*** Data ***

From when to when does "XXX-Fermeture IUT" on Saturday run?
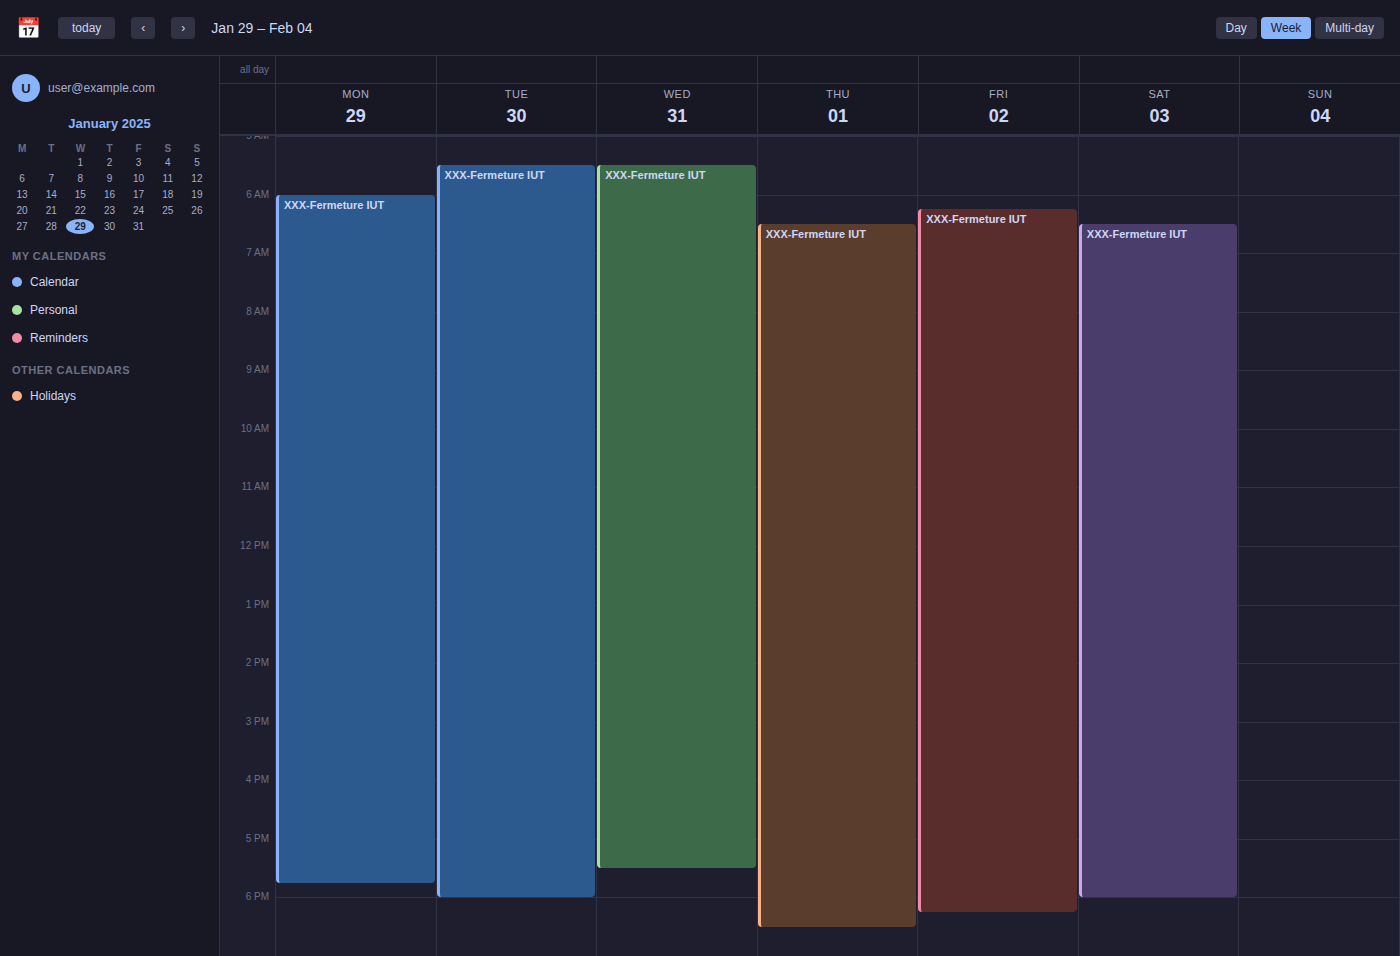
06:30 to 18:00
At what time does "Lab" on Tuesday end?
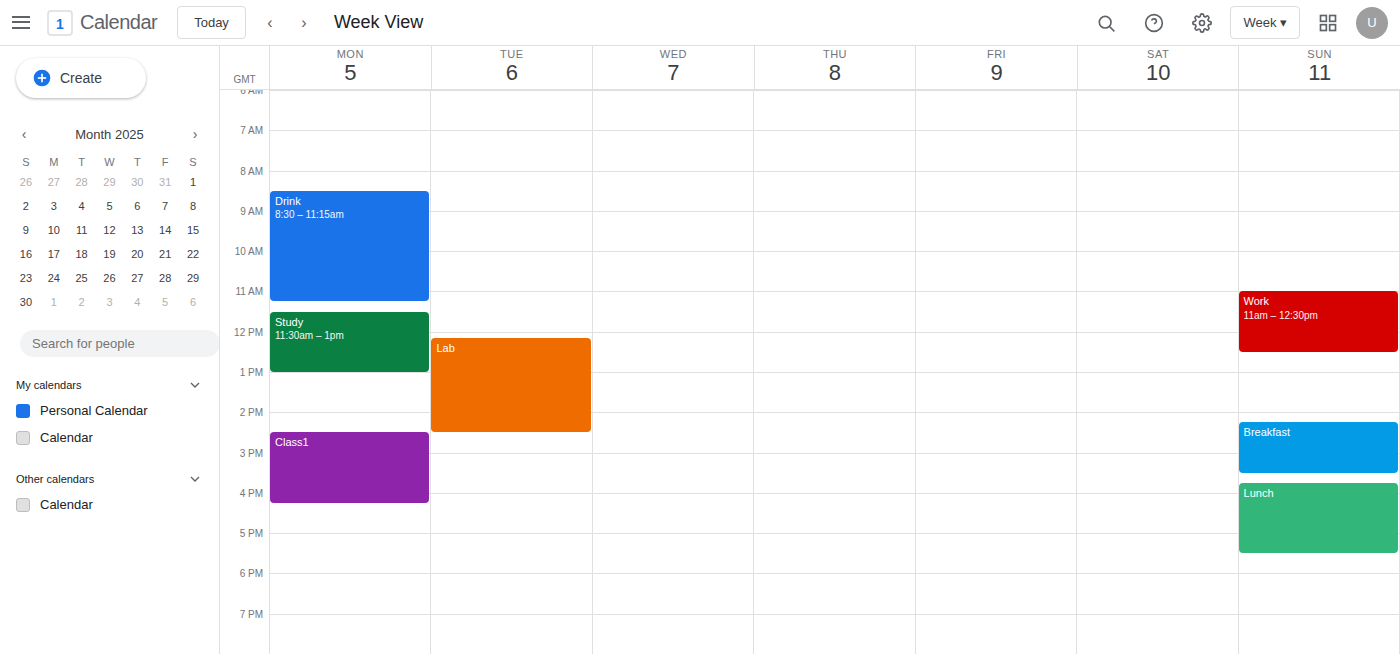
2:30 PM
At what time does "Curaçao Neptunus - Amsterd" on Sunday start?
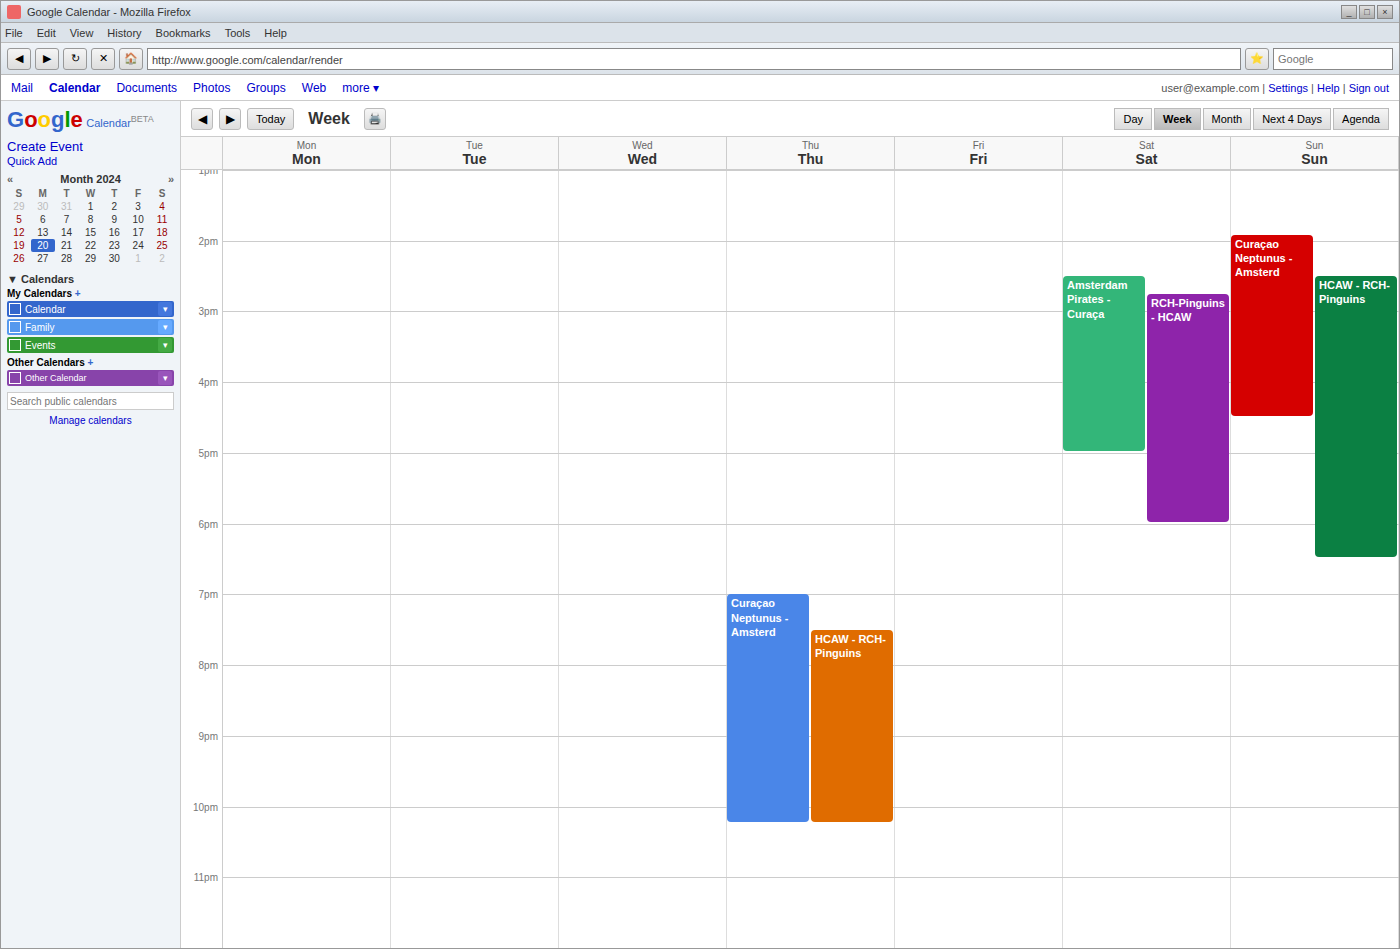
1:55 PM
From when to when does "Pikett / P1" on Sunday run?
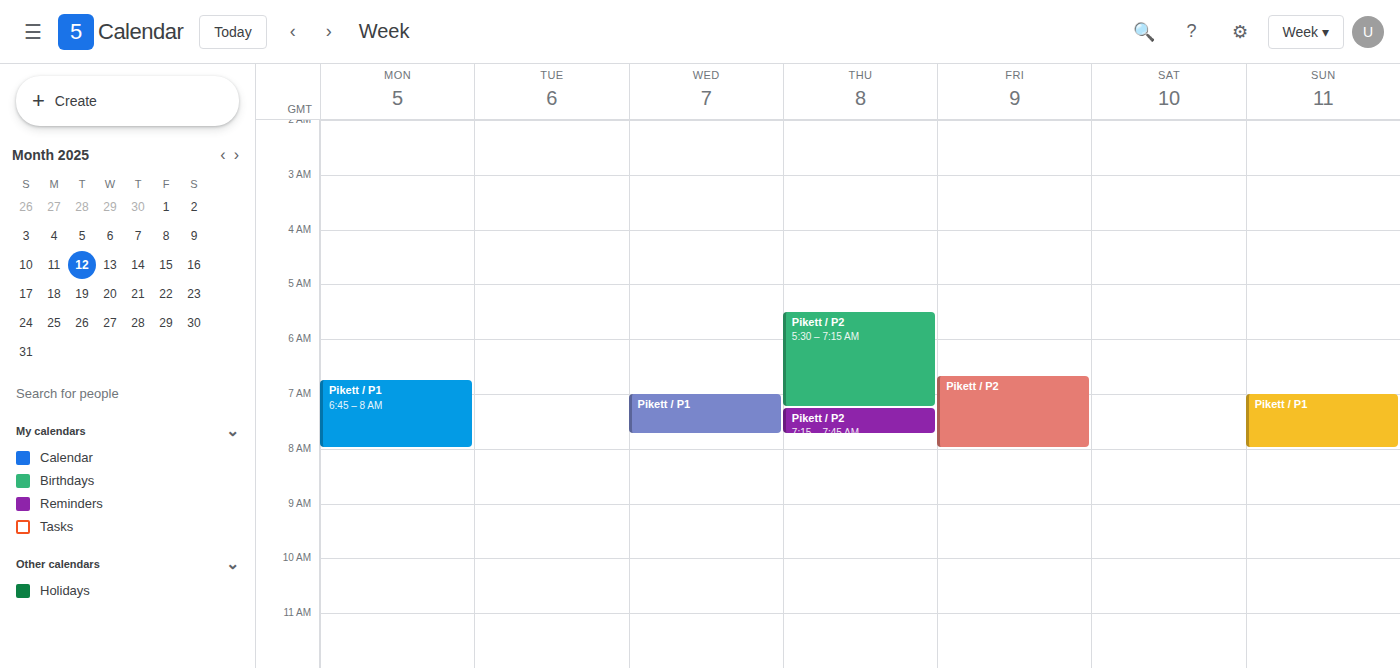
7:00 AM to 8:00 AM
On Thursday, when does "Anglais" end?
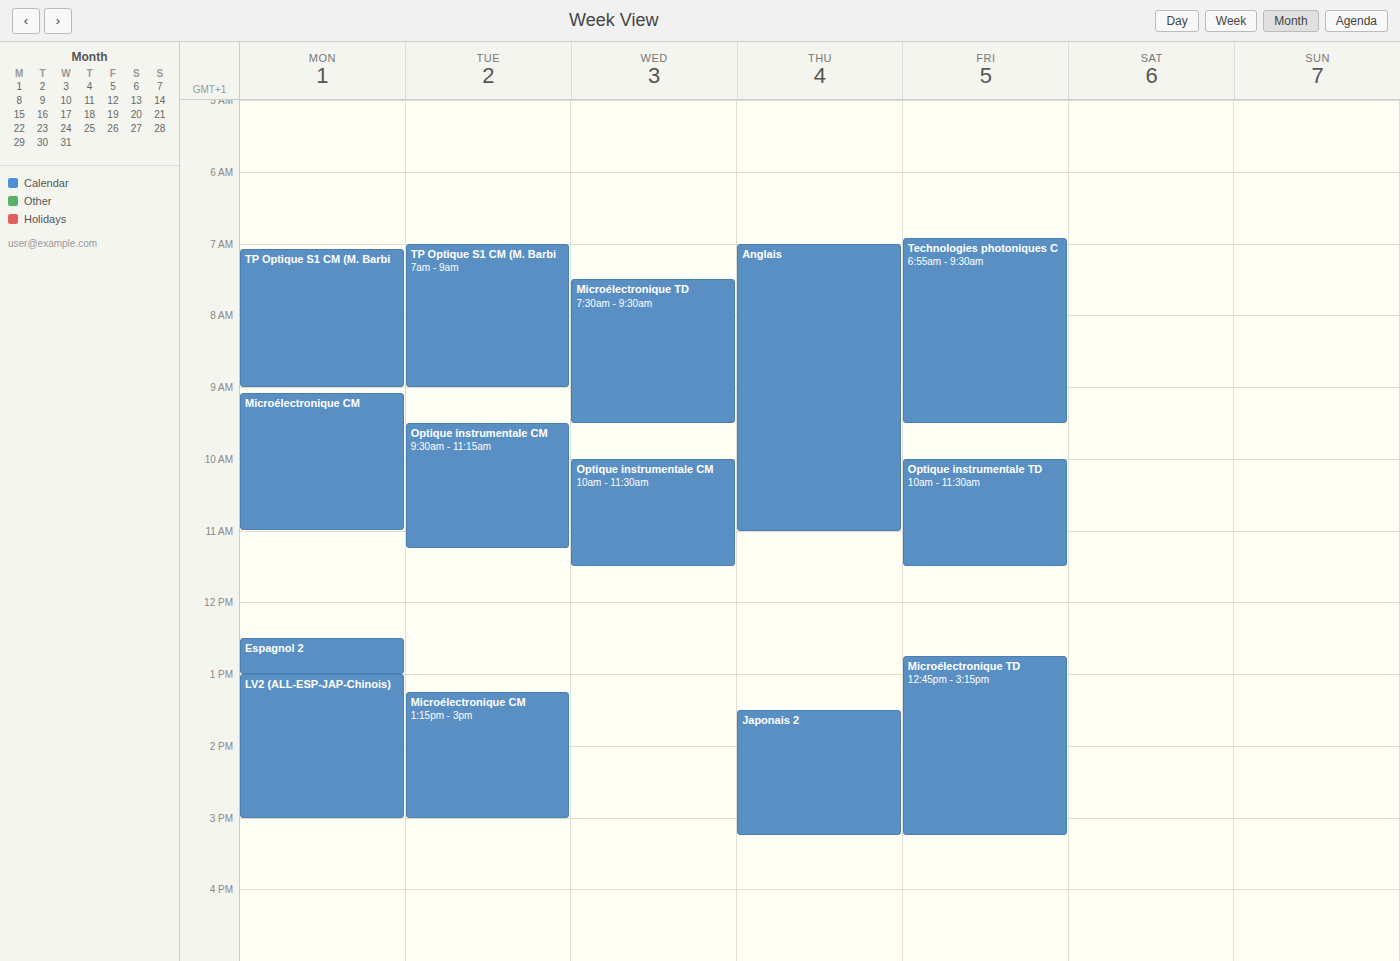
11:00 AM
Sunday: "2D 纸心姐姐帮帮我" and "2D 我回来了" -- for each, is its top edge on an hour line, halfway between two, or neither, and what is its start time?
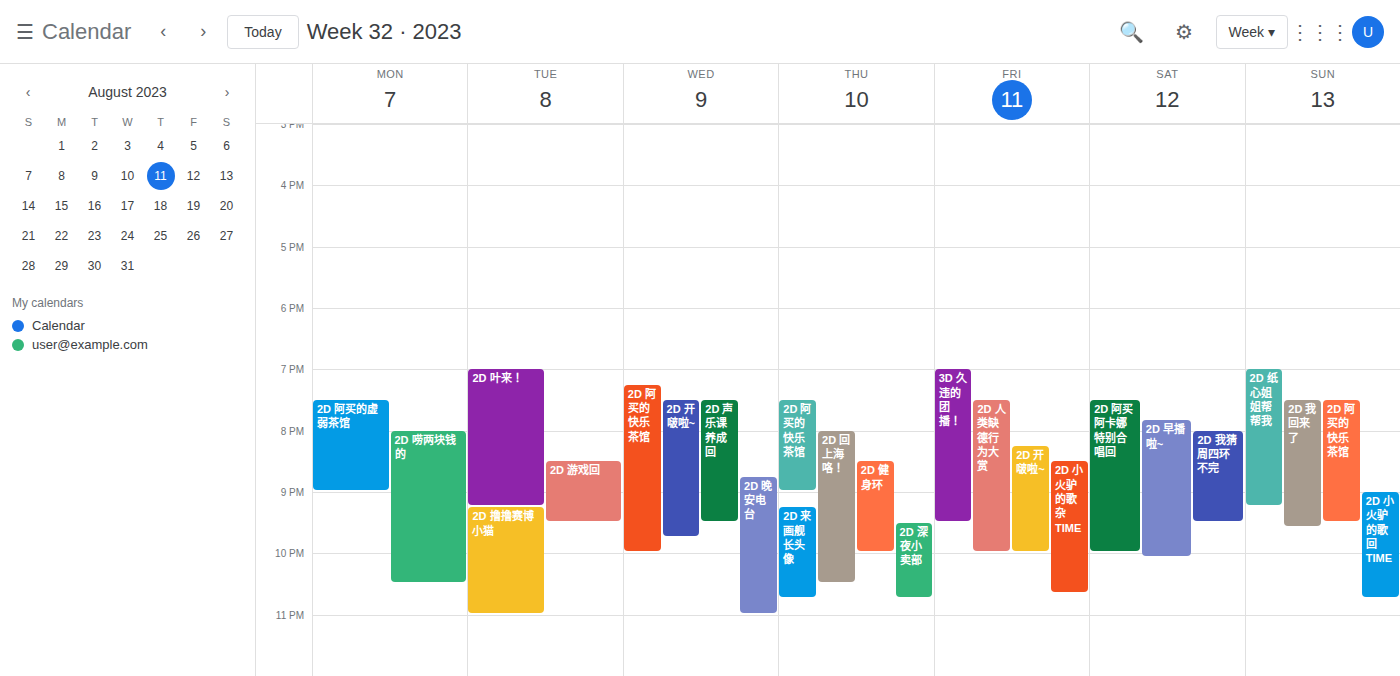
"2D 纸心姐姐帮帮我": 7:00 PM, exactly on the 7 PM line. "2D 我回来了": 7:30 PM, halfway between the 7 PM and 8 PM lines.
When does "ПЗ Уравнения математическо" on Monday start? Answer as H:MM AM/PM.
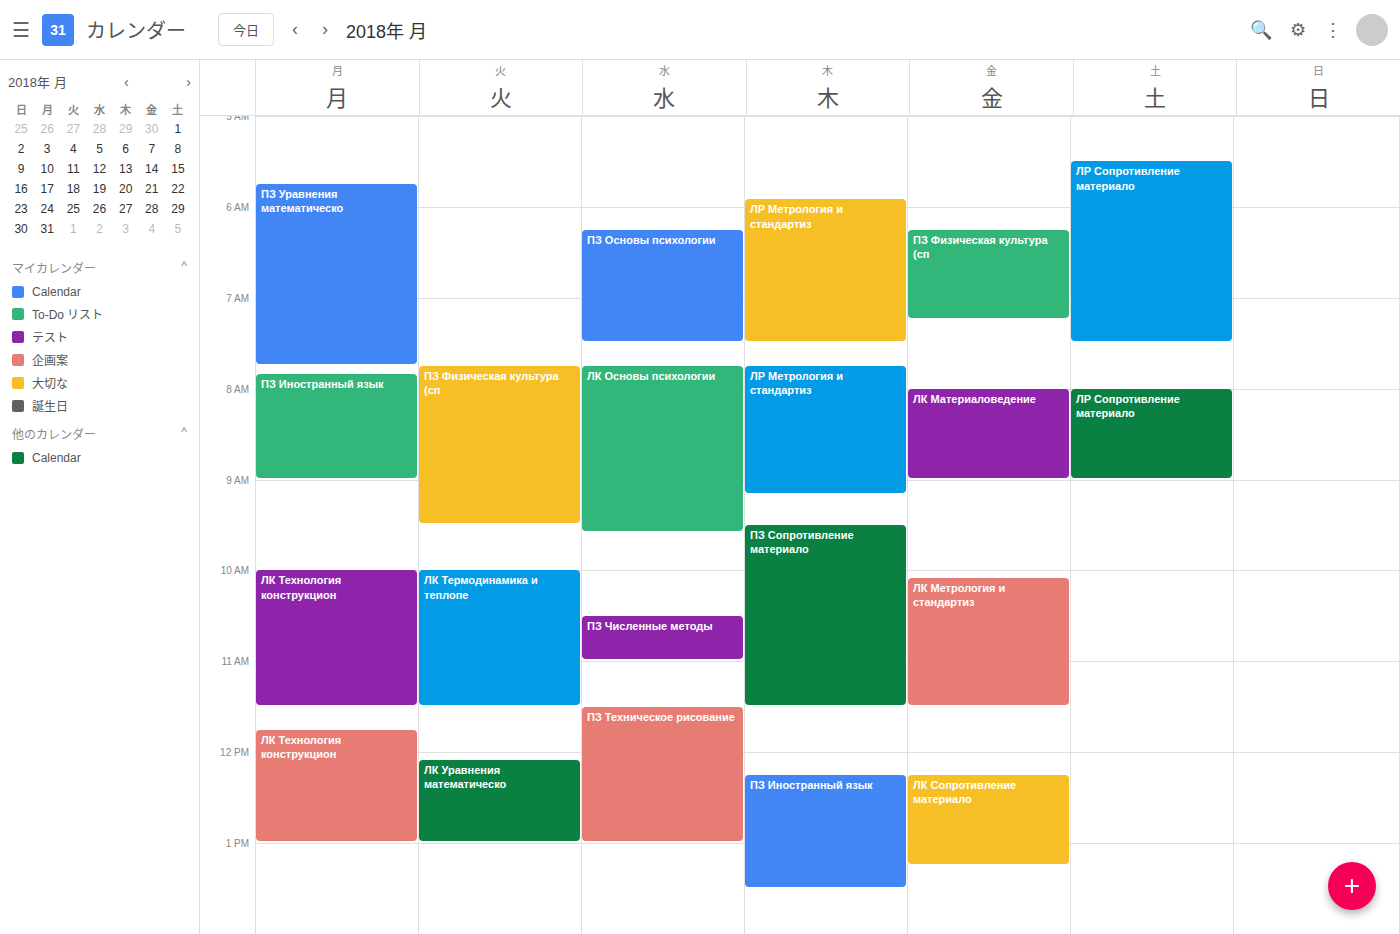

***

__Problem to work on__: Present all of the data above as a numbered list with no blank lines, and leave the pictures out.

__Worked answer__:
1. From when to when does "XXX-Fermeture IUT" on Saturday run?
2. 06:30 to 18:00
3. At what time does "Lab" on Tuesday end?
4. 2:30 PM
5. At what time does "Curaçao Neptunus - Amsterd" on Sunday start?
6. 1:55 PM
7. From when to when does "Pikett / P1" on Sunday run?
8. 7:00 AM to 8:00 AM
9. On Thursday, when does "Anglais" end?
10. 11:00 AM
11. Sunday: "2D 纸心姐姐帮帮我" and "2D 我回来了" -- for each, is its top edge on an hour line, halfway between two, or neither, and what is its start time?
12. "2D 纸心姐姐帮帮我": 7:00 PM, exactly on the 7 PM line. "2D 我回来了": 7:30 PM, halfway between the 7 PM and 8 PM lines.
13. When does "ПЗ Уравнения математическо" on Monday start? Answer as H:MM AM/PM.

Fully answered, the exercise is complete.